Der Populismus ist weltweit auf dem Vormarsch, begünstigt durch die Verunsicherung nach der Finanzkrise und verstärkt durch die Zunahme der Migration. Globalisierungsverlierer entwickeln ein tiefes Misstrauen gegenüber den Eliten. Und der Eindruck einer wachsenden Ungleichheit steigert diese Unzufriedenheit.

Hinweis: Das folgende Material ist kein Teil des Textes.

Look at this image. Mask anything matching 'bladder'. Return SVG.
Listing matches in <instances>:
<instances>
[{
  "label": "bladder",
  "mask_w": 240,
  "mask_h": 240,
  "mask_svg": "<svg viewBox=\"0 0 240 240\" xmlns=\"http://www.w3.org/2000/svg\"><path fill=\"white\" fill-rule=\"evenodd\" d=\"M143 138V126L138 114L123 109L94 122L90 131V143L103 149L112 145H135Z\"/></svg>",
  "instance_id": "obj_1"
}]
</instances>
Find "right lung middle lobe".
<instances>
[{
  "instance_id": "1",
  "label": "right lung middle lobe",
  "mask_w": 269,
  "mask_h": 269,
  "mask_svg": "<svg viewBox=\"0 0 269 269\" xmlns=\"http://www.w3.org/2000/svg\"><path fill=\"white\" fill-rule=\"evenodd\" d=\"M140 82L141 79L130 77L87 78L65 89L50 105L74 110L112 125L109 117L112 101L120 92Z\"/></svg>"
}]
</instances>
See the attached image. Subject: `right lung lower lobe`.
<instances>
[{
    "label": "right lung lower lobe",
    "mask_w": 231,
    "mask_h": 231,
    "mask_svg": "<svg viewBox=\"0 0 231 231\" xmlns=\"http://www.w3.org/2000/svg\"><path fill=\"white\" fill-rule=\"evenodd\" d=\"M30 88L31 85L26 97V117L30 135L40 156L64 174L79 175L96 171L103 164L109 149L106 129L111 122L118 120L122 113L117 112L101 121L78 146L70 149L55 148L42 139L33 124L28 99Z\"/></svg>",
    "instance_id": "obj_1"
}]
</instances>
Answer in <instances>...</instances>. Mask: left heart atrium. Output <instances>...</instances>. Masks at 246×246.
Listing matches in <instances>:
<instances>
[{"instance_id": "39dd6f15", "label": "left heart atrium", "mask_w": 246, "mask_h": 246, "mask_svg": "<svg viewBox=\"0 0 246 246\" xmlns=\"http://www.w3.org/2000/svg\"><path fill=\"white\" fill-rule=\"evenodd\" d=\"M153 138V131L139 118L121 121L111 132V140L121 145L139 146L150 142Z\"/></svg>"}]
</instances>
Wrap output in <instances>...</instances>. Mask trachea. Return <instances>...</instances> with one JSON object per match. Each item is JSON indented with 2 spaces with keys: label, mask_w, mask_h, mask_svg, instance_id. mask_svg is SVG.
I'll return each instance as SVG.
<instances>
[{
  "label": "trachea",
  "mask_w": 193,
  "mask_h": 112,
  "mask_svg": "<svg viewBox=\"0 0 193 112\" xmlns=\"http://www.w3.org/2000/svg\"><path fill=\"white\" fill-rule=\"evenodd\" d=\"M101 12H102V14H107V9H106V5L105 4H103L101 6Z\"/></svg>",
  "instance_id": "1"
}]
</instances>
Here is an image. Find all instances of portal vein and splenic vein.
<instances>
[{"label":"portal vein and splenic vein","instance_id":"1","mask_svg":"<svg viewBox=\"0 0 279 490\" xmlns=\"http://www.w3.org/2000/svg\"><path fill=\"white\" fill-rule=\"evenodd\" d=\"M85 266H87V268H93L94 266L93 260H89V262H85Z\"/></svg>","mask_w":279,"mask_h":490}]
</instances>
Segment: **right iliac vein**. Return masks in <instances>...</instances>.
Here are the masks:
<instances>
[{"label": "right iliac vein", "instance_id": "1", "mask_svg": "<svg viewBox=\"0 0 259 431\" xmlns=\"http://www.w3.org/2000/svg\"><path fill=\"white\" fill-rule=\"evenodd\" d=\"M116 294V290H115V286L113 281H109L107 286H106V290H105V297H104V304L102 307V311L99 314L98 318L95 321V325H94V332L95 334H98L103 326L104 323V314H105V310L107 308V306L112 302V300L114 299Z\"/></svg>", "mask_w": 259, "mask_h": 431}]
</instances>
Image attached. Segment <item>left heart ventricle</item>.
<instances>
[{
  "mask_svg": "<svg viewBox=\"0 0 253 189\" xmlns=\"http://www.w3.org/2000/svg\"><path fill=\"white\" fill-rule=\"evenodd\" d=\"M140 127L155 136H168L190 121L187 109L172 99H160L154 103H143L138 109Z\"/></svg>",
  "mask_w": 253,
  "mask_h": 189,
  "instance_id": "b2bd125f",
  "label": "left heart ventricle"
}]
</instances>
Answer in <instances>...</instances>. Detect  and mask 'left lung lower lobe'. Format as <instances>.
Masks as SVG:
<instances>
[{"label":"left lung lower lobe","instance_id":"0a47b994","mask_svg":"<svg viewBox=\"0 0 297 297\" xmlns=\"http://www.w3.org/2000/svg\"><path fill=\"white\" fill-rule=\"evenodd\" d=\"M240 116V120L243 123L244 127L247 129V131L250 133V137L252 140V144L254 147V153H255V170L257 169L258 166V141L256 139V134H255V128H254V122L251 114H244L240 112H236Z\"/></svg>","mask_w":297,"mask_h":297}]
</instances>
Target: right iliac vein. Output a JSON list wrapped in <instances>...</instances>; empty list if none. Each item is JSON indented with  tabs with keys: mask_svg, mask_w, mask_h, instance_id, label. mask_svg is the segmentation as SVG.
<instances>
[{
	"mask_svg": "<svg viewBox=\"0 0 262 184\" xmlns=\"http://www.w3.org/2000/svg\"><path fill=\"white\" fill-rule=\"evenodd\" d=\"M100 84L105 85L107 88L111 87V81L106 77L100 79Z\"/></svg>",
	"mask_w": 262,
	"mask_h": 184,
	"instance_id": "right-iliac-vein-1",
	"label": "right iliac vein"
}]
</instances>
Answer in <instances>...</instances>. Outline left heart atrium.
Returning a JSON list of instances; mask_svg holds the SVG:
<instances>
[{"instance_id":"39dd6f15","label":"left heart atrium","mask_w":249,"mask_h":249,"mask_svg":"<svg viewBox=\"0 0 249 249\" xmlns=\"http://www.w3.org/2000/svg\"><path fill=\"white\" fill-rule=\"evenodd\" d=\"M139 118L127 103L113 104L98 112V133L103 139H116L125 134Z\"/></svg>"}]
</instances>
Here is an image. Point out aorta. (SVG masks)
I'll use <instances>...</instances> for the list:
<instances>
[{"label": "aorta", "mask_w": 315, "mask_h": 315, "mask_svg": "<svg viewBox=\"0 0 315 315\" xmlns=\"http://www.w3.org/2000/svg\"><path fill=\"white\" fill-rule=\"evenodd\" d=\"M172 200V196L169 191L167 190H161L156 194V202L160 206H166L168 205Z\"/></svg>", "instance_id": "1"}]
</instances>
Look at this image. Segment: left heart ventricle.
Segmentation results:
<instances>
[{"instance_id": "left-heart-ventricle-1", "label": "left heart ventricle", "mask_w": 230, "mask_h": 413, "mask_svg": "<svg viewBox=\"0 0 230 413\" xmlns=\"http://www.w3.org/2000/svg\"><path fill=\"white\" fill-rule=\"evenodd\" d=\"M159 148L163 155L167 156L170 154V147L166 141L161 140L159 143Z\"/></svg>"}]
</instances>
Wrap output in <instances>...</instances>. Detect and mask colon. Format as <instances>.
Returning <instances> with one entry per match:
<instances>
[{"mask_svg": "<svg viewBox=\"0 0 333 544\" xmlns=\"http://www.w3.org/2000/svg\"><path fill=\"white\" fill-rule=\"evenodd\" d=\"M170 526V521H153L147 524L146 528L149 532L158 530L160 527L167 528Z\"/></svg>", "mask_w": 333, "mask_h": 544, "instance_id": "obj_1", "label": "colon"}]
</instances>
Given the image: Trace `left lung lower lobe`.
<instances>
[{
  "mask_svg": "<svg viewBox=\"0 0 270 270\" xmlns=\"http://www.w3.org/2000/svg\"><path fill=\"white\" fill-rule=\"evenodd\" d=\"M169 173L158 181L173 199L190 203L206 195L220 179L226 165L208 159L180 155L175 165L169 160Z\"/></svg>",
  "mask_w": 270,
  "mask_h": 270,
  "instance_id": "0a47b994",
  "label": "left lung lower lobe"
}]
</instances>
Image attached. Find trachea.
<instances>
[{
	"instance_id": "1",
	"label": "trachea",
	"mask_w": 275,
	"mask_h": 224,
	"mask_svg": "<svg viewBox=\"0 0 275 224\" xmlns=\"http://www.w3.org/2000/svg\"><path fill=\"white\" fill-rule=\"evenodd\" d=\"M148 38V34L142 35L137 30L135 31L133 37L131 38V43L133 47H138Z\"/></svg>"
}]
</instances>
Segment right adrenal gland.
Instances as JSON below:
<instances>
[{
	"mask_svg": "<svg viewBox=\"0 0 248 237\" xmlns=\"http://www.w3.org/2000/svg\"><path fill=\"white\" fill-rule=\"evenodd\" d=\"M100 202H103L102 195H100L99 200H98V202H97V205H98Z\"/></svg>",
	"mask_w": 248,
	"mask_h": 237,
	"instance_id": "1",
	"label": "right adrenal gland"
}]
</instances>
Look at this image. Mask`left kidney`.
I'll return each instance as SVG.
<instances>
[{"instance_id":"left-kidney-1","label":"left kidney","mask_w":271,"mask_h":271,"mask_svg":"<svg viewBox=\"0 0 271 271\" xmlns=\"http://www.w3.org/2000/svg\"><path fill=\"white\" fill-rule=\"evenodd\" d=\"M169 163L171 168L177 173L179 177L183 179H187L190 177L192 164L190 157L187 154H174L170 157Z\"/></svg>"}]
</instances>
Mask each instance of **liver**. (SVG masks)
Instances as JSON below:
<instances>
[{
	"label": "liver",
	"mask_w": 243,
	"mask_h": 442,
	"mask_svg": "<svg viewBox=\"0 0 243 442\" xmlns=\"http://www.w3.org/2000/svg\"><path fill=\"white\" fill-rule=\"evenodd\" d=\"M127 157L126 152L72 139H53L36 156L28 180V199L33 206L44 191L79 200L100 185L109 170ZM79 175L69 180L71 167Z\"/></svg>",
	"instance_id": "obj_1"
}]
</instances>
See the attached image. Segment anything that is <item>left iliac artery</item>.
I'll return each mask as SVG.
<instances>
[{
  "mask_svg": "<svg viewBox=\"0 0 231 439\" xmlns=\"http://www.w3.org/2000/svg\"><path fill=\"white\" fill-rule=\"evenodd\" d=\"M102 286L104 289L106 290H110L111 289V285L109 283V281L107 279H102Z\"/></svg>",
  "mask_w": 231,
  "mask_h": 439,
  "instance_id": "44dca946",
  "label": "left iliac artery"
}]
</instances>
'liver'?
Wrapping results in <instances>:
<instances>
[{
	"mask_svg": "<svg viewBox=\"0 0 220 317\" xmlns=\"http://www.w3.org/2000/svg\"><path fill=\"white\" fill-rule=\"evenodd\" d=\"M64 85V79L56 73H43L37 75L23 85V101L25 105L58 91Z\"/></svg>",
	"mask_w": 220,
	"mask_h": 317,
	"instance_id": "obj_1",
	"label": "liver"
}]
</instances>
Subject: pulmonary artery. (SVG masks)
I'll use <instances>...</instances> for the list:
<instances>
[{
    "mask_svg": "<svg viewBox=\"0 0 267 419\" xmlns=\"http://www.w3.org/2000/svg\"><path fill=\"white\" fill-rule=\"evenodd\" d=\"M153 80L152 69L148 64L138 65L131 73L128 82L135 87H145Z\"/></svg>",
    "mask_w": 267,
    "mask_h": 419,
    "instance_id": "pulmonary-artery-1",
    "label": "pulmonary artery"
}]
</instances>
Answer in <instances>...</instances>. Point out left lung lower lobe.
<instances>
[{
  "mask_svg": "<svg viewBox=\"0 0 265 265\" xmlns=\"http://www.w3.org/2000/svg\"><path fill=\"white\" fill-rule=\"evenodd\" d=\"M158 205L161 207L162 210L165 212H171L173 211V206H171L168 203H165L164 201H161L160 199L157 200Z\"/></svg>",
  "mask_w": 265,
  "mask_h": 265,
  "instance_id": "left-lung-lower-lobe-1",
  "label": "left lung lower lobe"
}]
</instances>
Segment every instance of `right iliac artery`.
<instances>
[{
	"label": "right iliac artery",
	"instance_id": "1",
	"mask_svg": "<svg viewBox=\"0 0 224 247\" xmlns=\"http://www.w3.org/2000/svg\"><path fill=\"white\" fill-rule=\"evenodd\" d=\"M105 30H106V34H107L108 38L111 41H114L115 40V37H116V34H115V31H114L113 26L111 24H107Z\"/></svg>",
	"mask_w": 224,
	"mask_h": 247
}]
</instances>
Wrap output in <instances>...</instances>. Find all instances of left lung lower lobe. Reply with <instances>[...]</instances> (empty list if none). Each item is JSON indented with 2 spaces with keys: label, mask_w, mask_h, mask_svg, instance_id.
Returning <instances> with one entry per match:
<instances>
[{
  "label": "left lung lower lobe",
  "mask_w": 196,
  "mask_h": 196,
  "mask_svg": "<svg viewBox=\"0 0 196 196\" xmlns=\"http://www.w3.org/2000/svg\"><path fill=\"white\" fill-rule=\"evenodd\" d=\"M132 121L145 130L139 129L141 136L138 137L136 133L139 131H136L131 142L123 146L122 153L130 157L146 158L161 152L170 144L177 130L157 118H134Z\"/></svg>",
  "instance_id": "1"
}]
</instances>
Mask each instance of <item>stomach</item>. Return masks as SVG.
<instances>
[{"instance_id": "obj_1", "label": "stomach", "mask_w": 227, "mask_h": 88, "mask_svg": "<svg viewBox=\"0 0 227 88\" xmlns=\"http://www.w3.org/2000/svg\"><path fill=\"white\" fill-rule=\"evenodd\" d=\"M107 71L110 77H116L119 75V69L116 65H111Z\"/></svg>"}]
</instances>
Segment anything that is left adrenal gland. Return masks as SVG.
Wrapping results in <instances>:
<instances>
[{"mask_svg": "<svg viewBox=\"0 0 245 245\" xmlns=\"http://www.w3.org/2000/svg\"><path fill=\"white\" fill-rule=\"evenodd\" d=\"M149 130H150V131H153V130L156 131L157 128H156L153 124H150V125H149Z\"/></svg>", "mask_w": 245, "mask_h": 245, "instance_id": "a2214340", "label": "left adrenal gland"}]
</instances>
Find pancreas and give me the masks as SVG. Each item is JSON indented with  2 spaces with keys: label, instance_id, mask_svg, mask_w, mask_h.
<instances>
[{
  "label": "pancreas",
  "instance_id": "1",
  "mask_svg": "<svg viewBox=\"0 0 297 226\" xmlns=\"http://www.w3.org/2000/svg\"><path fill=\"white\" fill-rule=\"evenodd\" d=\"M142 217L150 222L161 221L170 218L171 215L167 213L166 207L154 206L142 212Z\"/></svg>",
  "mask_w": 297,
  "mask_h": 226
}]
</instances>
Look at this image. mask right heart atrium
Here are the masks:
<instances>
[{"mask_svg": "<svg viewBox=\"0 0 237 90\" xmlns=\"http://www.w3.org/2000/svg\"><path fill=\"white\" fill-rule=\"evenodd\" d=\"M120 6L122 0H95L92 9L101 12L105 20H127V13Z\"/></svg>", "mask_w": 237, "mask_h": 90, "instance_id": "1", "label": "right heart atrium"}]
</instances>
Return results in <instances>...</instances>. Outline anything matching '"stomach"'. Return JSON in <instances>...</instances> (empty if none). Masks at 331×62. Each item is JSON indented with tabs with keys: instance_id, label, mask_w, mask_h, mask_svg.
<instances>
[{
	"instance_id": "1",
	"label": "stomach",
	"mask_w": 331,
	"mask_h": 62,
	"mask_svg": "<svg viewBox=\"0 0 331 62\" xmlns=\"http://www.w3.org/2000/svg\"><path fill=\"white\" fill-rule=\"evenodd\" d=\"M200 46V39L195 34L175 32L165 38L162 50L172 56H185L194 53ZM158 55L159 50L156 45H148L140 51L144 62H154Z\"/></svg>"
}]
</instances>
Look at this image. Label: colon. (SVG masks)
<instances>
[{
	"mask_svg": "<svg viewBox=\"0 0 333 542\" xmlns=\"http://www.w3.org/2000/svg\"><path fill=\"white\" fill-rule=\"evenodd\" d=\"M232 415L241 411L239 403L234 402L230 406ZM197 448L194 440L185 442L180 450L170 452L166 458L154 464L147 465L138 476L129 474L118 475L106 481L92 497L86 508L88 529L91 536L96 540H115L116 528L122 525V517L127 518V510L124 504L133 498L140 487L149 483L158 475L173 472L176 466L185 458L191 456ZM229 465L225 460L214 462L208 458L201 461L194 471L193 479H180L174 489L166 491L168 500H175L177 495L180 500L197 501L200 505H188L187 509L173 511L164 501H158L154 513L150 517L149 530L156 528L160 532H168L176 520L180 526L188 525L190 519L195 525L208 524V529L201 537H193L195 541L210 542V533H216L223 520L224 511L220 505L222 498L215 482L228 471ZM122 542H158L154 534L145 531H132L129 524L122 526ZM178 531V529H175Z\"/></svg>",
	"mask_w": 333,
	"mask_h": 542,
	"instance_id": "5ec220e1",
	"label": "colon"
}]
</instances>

Sollten die Vorstellungen der Populisten gegen Globalisierung, gegen Zuwanderung und gegen „Big Business“ zur realen Politik werden, belasten sie das Wachstum. Das Brexit-Referendum zeigt, dass die Populisten auch dann Wirkung entfalten können, wenn sie nicht an die Macht kommen. Es spricht viel dafür, dass die Populismus begünstigenden Faktoren stärker werden. Umso wichtiger ist, dass die Regierenden besonnen handeln. Europa braucht Zuwanderung aufgrund seiner Demografie. Protektionismus würde den Welthandel hemmen und dies könnte uns Wachstum kosten, was letztlich weniger Wohlstand für alle bedeuten würde. Nigel Farage hat mit seiner anfänglich als spleenige Idee belächelten Kampagne zum Austritt Großbritanniens aus der Europäischen Union diese in eine veritable Existenzkrise gestürzt. Vor einem Jahr hätte niemand darauf gewettet, dass Donald Trump der Präsidentschaftskandidat der Grand Old Party werden könnte. Nun ist er gerade gekürt worden und niemand kann ausschließen, dass er sogar noch der 45. Präsident der Vereinigten Staaten von Amerika wird. In den Umfragen liegt er derzeit sogar vor Hillary Clinton. Spätestens hier wird klar: Der Populismus ist weltweit auf dem Vormarsch und sollte nicht unterschätzt werden. Aber es handelt sich hierbei um einen schleichenden und im Grunde schon Jahre währenden Prozess. In vielen europäischen Ländern sind populistische Parteien seit Jahrzehnten eine feste Größe, mit der man rechnen muss (Frankreich, Österreich), während sie in anderen Ländern erst seit kurzem an Zulauf gewinnen (Deutschland, Finnland). Die Wahlen zum Europaparlament 2014 zeigten deutlich, dass der Populismus in fast allen europäischen Ländern zu einem nicht zu vernachlässigenden Faktor geworden ist. In Österreich hat nahezu die Hälfte der Bevölkerung für den Kandidaten der FPÖ gestimmt und in Frankreich liegt Marine Le Pen in fast allen Umfragen auf dem ersten Platz. Aber auch in Ungarn, der Türkei, Russland oder den Philippinen – überall auf der Welt reüssieren die Populisten. Was sind die Ursachen? Welche Forderungen stellen die Populisten und welche Auswirkungen hätte ihre Umsetzung? Wird sich diese Entwicklung fortsetzen?

Was sind die Ursachen?

Der britische Historiker Niall Ferguson machte in einem interessanten Vortrag auf der „Zeitgeist“-Konferenz 2016 die seiner Ansicht nach vier essenziellen Zutaten für Populismus aus: • erstens eine Wirtschafts- oder Finanzkrise, die zu erheblichen Verwerfungen innerhalb der Gesellschaft führt, • zweitens die – oft damit einhergehende – Zunahme der Ungleichheit, die das Gefühl befördert, zu den Verlierern zu gehören • drittens eine starke Zunahme der Migration • viertens ein großes Misstrauen gegenüber den Eliten.

Was ist Populismus?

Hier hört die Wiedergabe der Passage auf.